*Kutipan Pilihan*:

-------

Comments


BAB I
PENDAHULUAN

A.    Latar Belakang
Tujuan pendidikan ialah memanusiakan manusia. Bahasa Paulo Friere tersebut kiranya pantas untuk memulai bahasan pendidikan tanpa kekerasan dalam bab berikutnya. Konsep Paulo Freire di atas merupakan bagian dari ideologi pendidikan kritis radikal.
Kaitannya dengan pendidikan tanpa kekerasan yang akan dibahas dalam makalah ini, kita ketahui bersama bahwa kekerasan dalam pendidikan bertolak belakang dengan tujuan pendidikan yang digagas oleh Paulo Freire.
Fakta di lapangan, hingga kini kekerasan dalam dunia pendidikan tidak bisa betul-betul dihilangkan dari corak pendidikan kita. Ironis memang, ketika pendidikan sejatinya merupakan wahana untuk mengembangkan potensi peserta didik agar menjadi manusia yang paripurna justru mematikan kreativitas dan potensi peserta didik sebab kekerasan yang menimpa dirinya.
Salah satu konsep yang ditawarkan dalam makalah ini ialah pendidikan damai. Konsep dalam pendidikan damai tersebut diharapkan bisa menjadi salah satu alternatif untuk mengatasi kekerasan dalam pendidikan sehingga tidak menjadi fenomena yang berkelanjutan di kemudian hari.

B.     Rumusan Masalah
1.      Seperti apakah kekerasan yang dalam pendidikan ?
2.      Bagaimanakah konsep pendidikan damai guna menwujudkan pendidikan tanpa kekerasan ?

C.    Tujuan Penulisan
1.      Untuk mendeskripsikan kekerasan yang terjadi dalam pendidikan.
2.      Untuk mengetahui konsep pendidikan pendidikan damai guna merealisasikan pendidikan tanpa kekerasan.

-------

*Baris Data*:
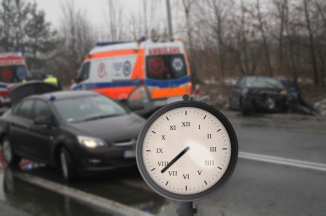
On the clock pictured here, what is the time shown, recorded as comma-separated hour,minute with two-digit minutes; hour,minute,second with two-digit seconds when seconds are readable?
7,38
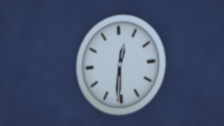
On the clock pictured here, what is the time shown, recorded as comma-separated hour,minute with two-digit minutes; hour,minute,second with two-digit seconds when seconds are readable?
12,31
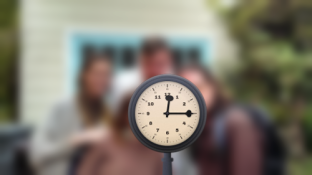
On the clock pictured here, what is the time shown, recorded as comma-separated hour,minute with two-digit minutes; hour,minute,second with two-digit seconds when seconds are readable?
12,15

-------

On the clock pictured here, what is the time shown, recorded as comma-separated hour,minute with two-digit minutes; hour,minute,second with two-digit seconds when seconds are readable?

-------

*Soal Singkat 1*:
Menurut teks tentang pendidikan tanpa kekerasan, konsep apa yang ditawarkan sebagai alternatif untuk mengatasi kekerasan dalam pendidikan?
*Soal Singkat 2*:
Tolong lanjutkan teks tentang pendidikan tanpa kekerasan mulai dari bagian terakhir yang tertulis.

*Keluaran 1*:
Konsep pendidikan damai.

*Keluaran 2*:
BAB II
PEMBAHASAN

A.    Kekerasan dalam Pendidikan
Menurut Assegaf, kekerasan dalam pendidikan didefinisikan sebagai sikap agresif pelaku yang melebihi kapasitas kewenangan-kewenangannya dan menimbulkan pelanggaran hak bagi si korban.[1] Jika berbicara sikap terhadap seseorang, maka hal itu terkait dengan Hak Asasi Manusia (HAM). Perilaku yang berkategori agresif dan melanggar HAM maka itu dapat dikategorikan sebagai perilaku kekerasan.
Kekerasan dapat terjadi di mana saja. Bahkan di lembaga yang sebenarnya ada untuk mengembangkan potensi manusia seperti pendidikan.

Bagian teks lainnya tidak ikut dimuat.